Pitfalls: Technical, Intellectual, and Spiritual

The course was accompanied by lab work, again 90 minutes a week. There are a few dozen exercises embedded in the course, and in the lab sessions we worked on some suitable subset of those. With the particular students I had and the lack of grading pressure, the fact that solutions for most of the exercises come with the lecture notes did not turn out to be a problem.

The plan was that the students would explain their solutions and, more importantly, the places they got stuck in to their peers. This worked reasonably well in the ADQL part, somewhat less for the side tracks, and regrettably a lot less well in the pyVO part of the course. I cannot say I have clear lessons to be learned from that yet.

A piece of trouble for the student-generated parts I had not expected was that the projector only interoperated with rather few of the machines the students brought. Coupling computers and projectors was occasionally difficult even in the age of universal VGA. These days, even in the unlikely event one has an adapter for the connectors on the students' computers, there is no telling what part of a computer screen will end up on the wall, which distortions and artefacts will be present and how much the whole thing will flicker.

Oh, and better forget about trying to fix things by lowering the resolution or the refresh rate or whatever: I have not had one instance during the course in which any plausible action on the side of the computer improved the projected image. Welcome to the world of digital video signals. Next time around, I think I will bring a demonstration computer and figure out a way in which the students can quickly transfer their work there.

Talking about unexpected technical hurdles: I am employing PDF-attached source code quite extensively in the course, and it turned out that quite a few PDF clients in use no longer do something reasonable with that. With pdf.js, I see why that would be, and it's one extra reason to want to avoid it. But even desktop readers behaved erratically, including some Windows PDF reader that had the .py extension on some sort of blacklist and refused to store the attached files on grounds that they may “damage the computer”. Ah well. I was tempted to have a side track on version control with git when writing the course. This experience is probably an encouragement to follow through with that and at least for the pyVO part to tell students to pull the files out of a checkout of the course's source code.

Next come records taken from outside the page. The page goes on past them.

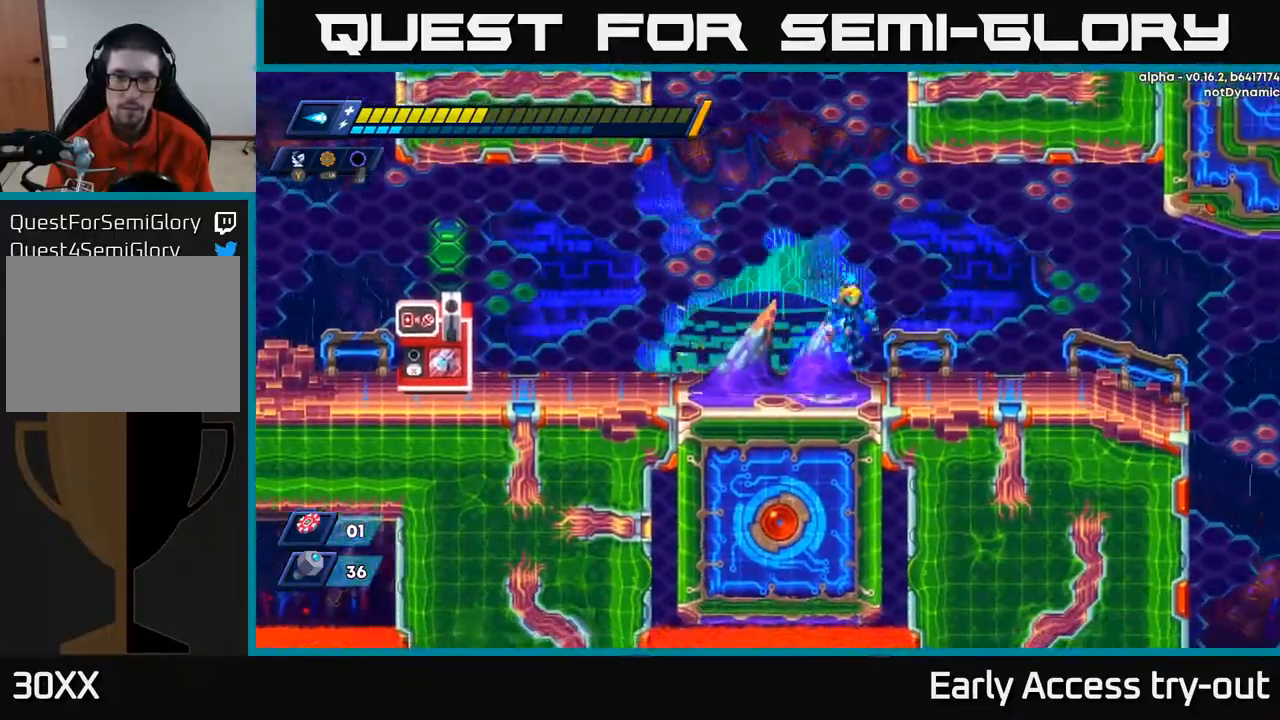
{"buttons": ["DPAD_RIGHT"], "right_stick": "center", "events": [[17, "A", "down"], [433, "A", "up"]]}
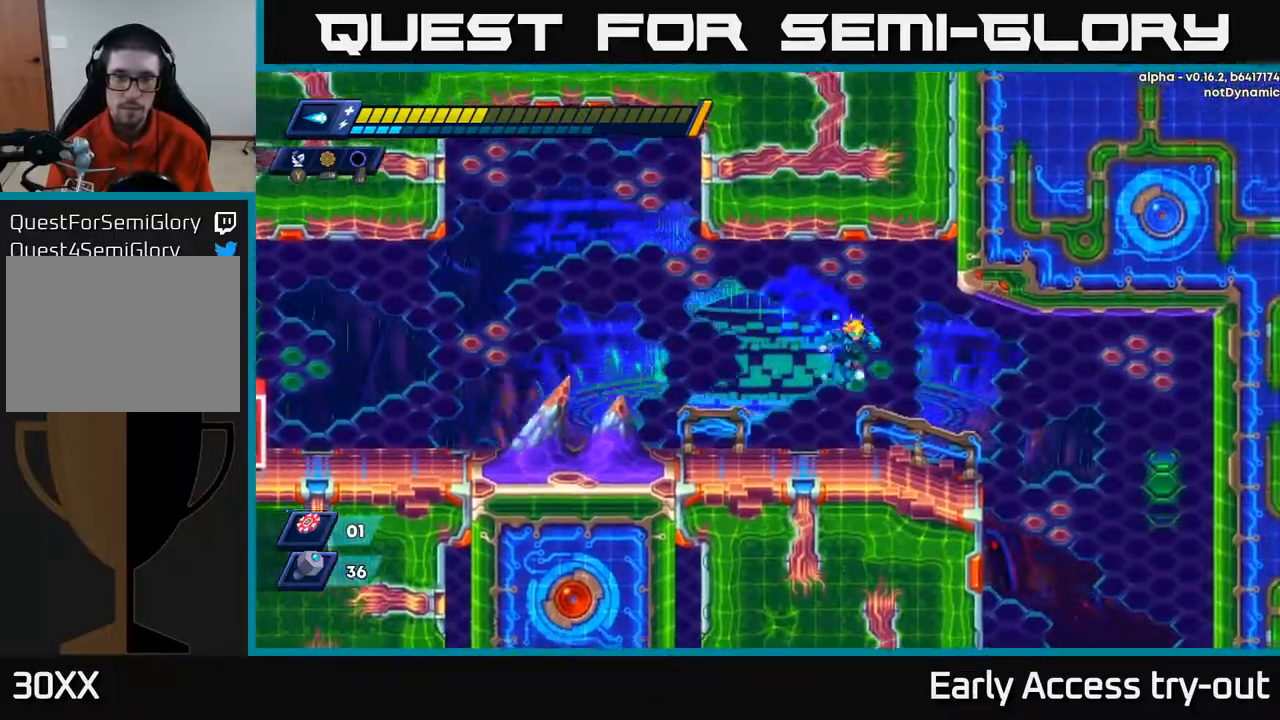
{"buttons": ["DPAD_RIGHT"], "right_stick": "center", "events": []}
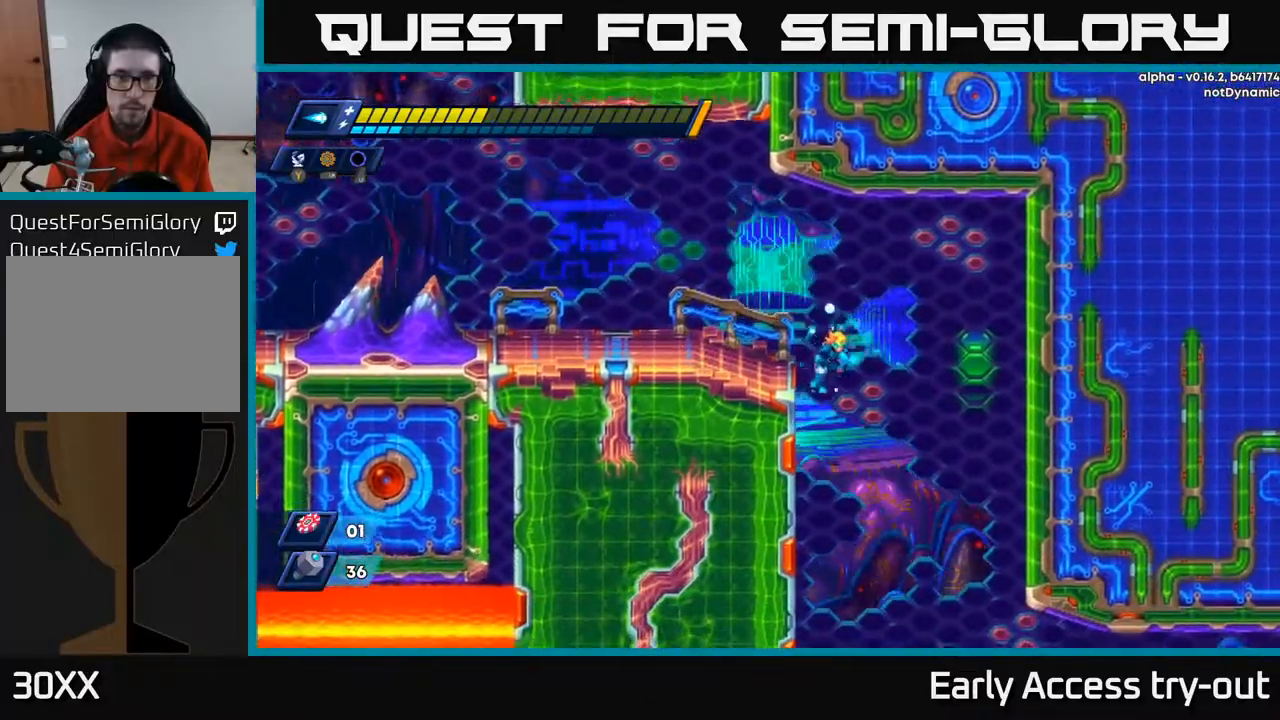
{"buttons": [], "right_stick": "center", "events": [[67, "A", "down"], [167, "A", "up"], [400, "DPAD_RIGHT", "up"]]}
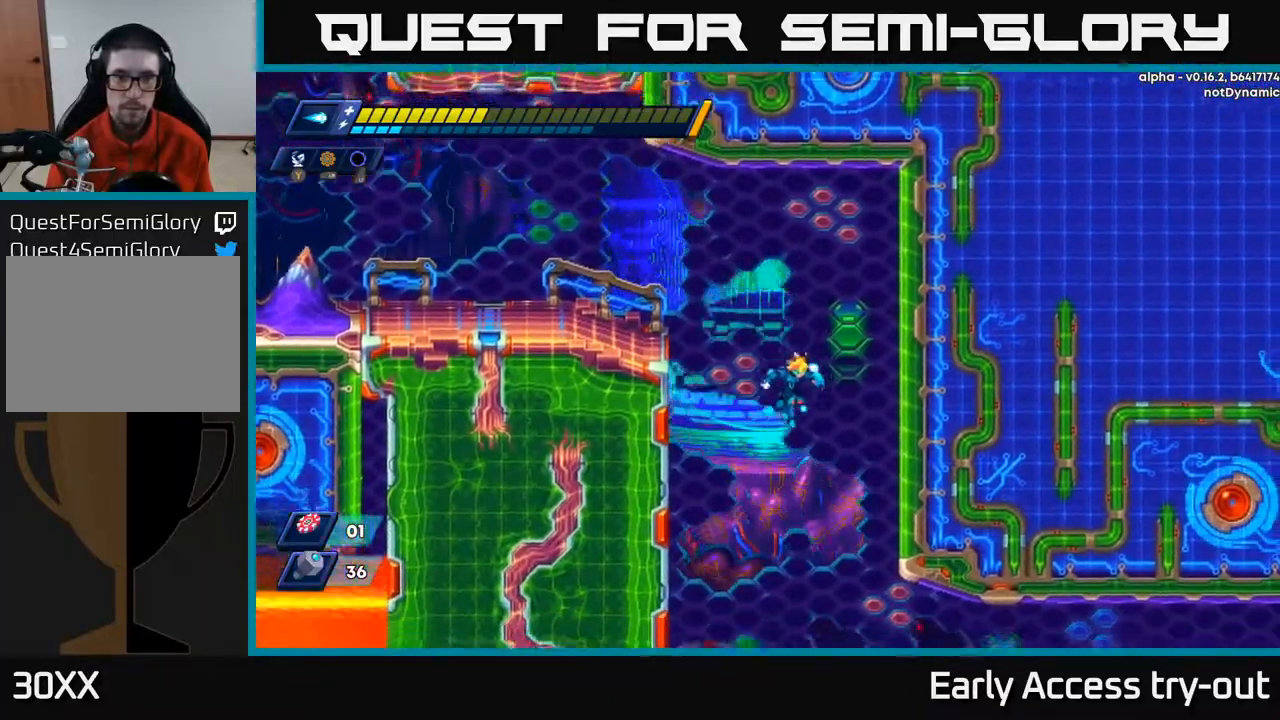
{"buttons": ["DPAD_RIGHT"], "right_stick": "center", "events": [[350, "DPAD_RIGHT", "down"]]}
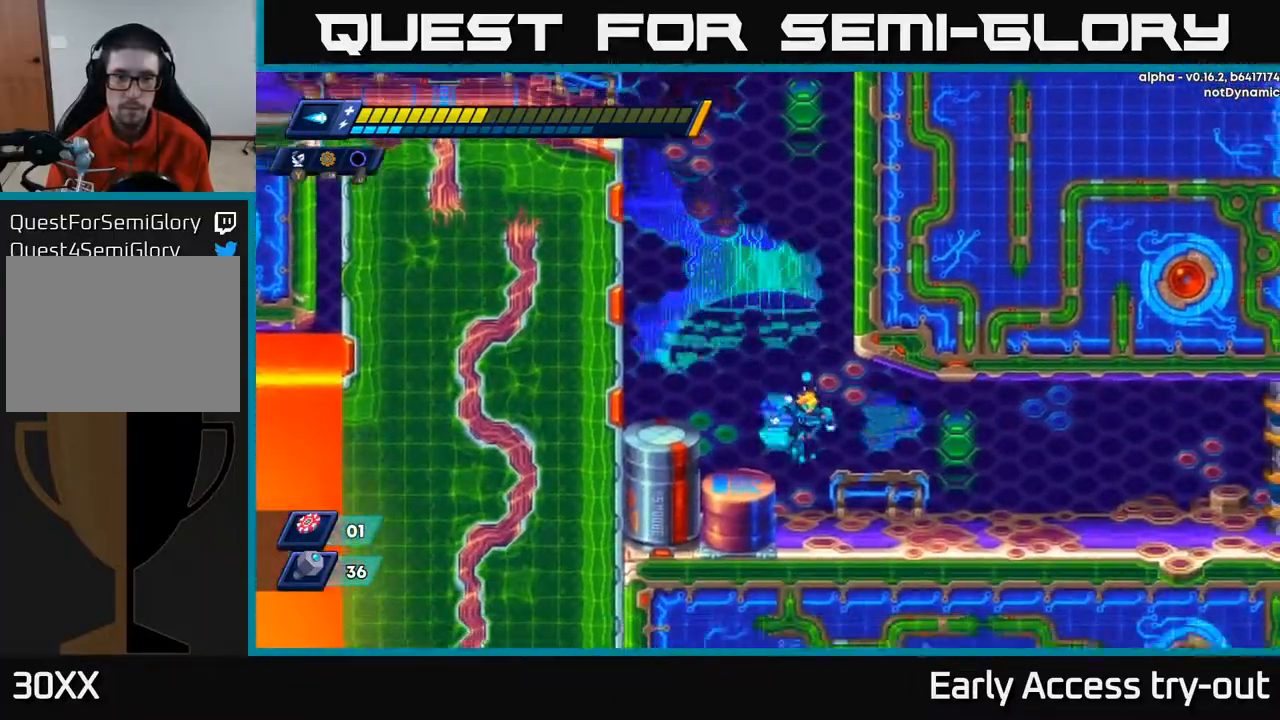
{"buttons": ["A", "DPAD_RIGHT"], "right_stick": "center", "events": [[400, "A", "down"]]}
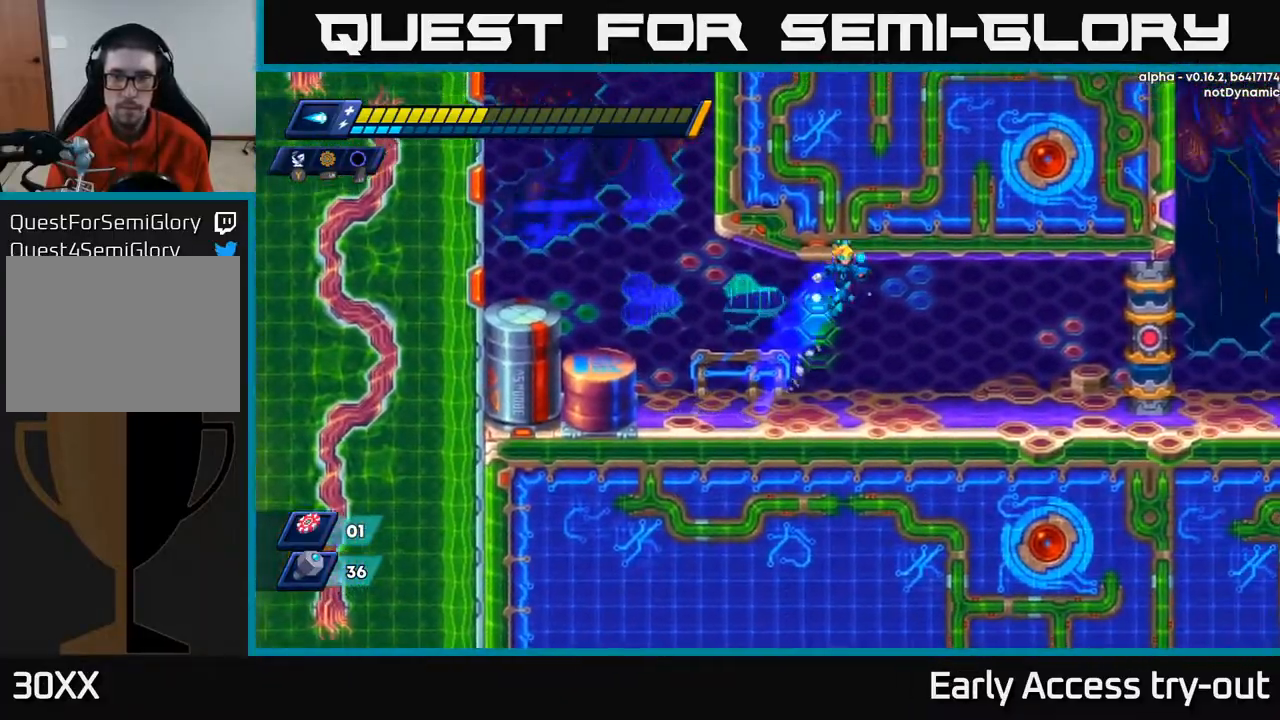
{"buttons": ["A", "X", "DPAD_RIGHT"], "right_stick": "center", "events": [[50, "A", "up"], [417, "A", "down"], [500, "X", "down"]]}
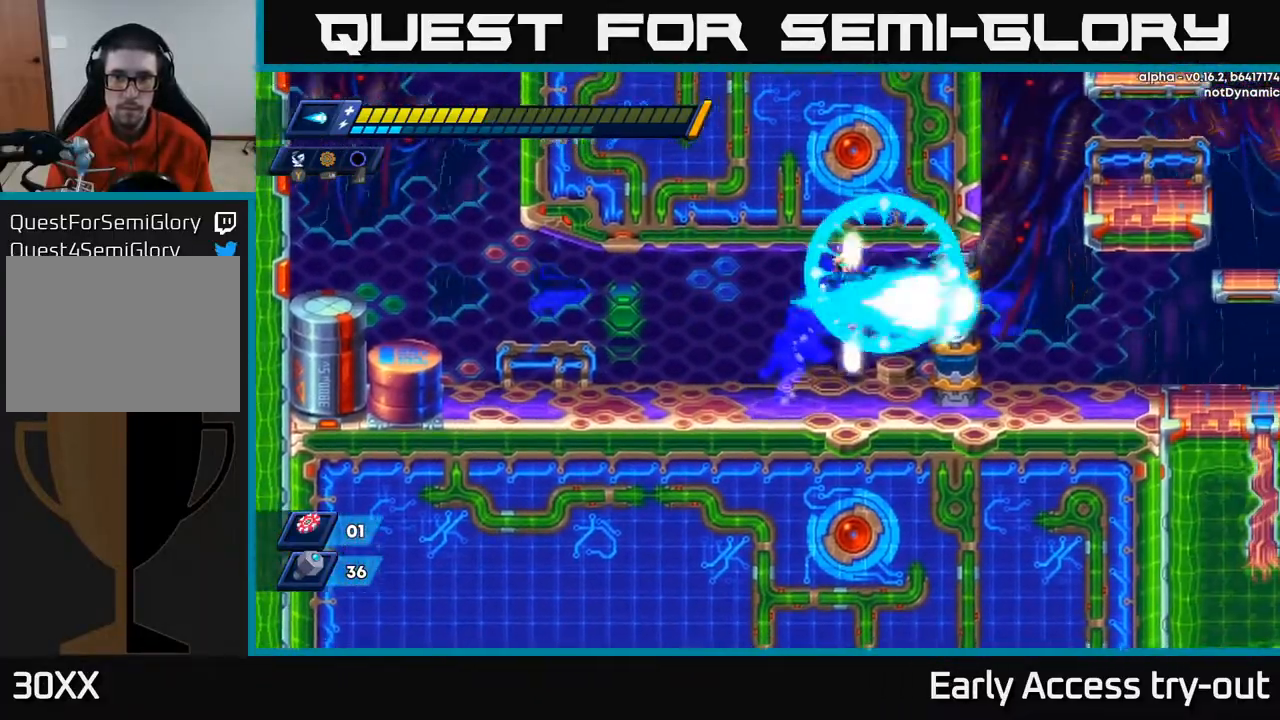
{"buttons": ["DPAD_RIGHT"], "right_stick": "center", "events": [[33, "A", "up"], [133, "X", "up"], [233, "A", "down"], [333, "A", "up"]]}
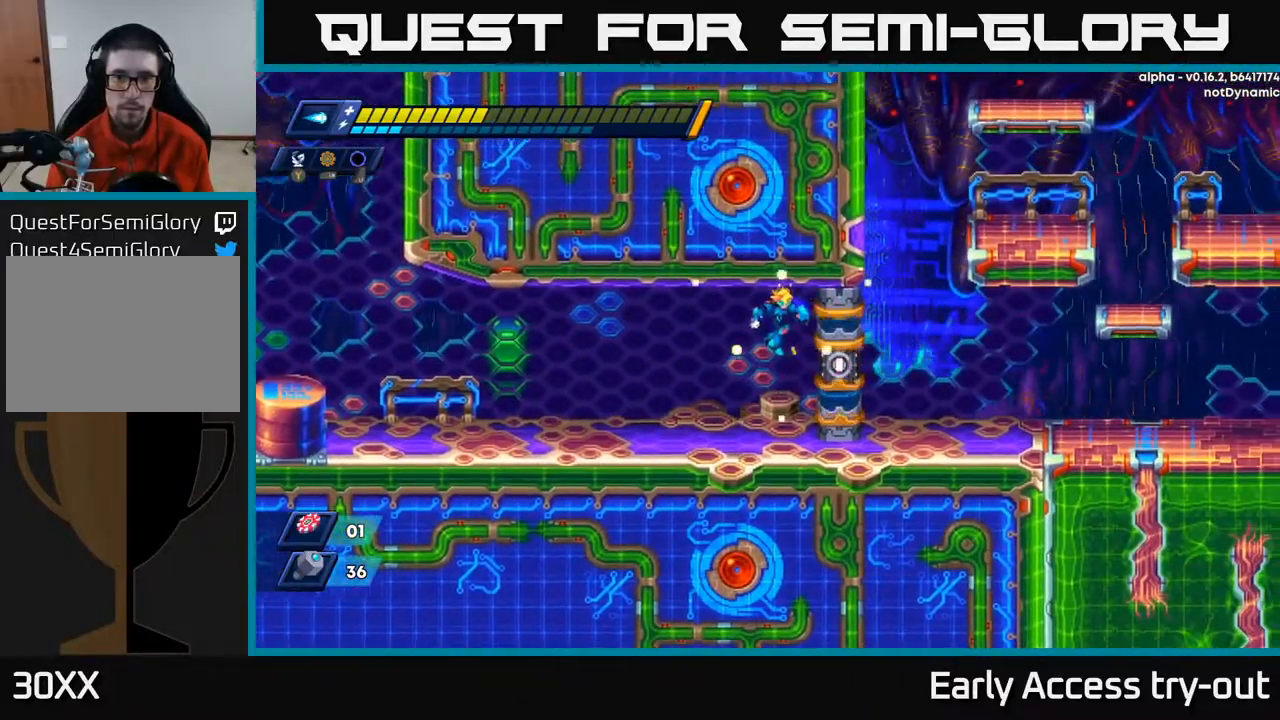
{"buttons": ["DPAD_DOWN"], "right_stick": "center", "events": [[50, "DPAD_RIGHT", "up"], [400, "DPAD_DOWN", "down"]]}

Against the outline in the lecture as given, I have now promoted the former HEALPix side track to an interlude session, going between ADQL and pyVO. It logically fits there, and it was rather popular with the students. I have also moved the SAMP magic lecture to a later spot in the course; while I am still convinced it is a cool use case, and giving students a chance to get to like classes is worthwhile, too, it seems to be too much tool building to have much appeal to the average participant.

Expectably, when doing live VO work I regularly had interesting embarrassments. For instance, in the pyvo-tap lecture, where we do something like primitive SEDs from three catalogues (SDSS, 2MASS and WISE), the optical part of the SEDs was suddenly gone in the lecture and I really wondered what I had broken. After poking at things for longer than I should have, I eventually promised to debug after class and report next time, only to notice right after the lecture that I had, to make some now-forgotten point, changed the search position – and had simply left the SDSS footprint.

But I believe that was actually a good thing, because showing actual errors (it does not hurt if they are inadvertent) and at least brief attempts to understand them (and, possibly later, explain how one actually understood them) is a valuable part of any sort of (IT-related) education. Far too few people routinely attempt to understand what a computer is trying to tell them when it shows a message – at their peril.

Reruns, House Calls, TV Shows

Of course, there is a lot more one could say about the VO, even when mainly addressing users (as opposed to adopters). An obvious addition will be a lecture on the global dataset discovery API I have recently discussed here, and I plan to write it when the corresponding code will be in a pyVO release. I am also tempted to have something on stilts, perhaps in a side track. For instance, with a view to students going on to do tool development, in particular stilts' validators would deserve a few words.

That said, and although I still did quite a bit of editing based on my experiences while teaching, I believe the material is by and large sound and up-to-date now. As I said: everyone is welcome to the material for tinkering and adoption. Hendrik and I are also open to give standalone courses on ADQL (about a day) or pyVO (two to three days) at astronomical institutes in Germany or elsewhere in not-too remote Europe as long as you house (one of) us. The complete course could be a 10-days block, but I don't think I can be booked with that[1].

Another option would be a remote-teaching version of the course. Hendrik and I have discussed whether we have the inclination and the resources to make that happen, and if you believe something like that might fit into your curriculum, please also drop us a note.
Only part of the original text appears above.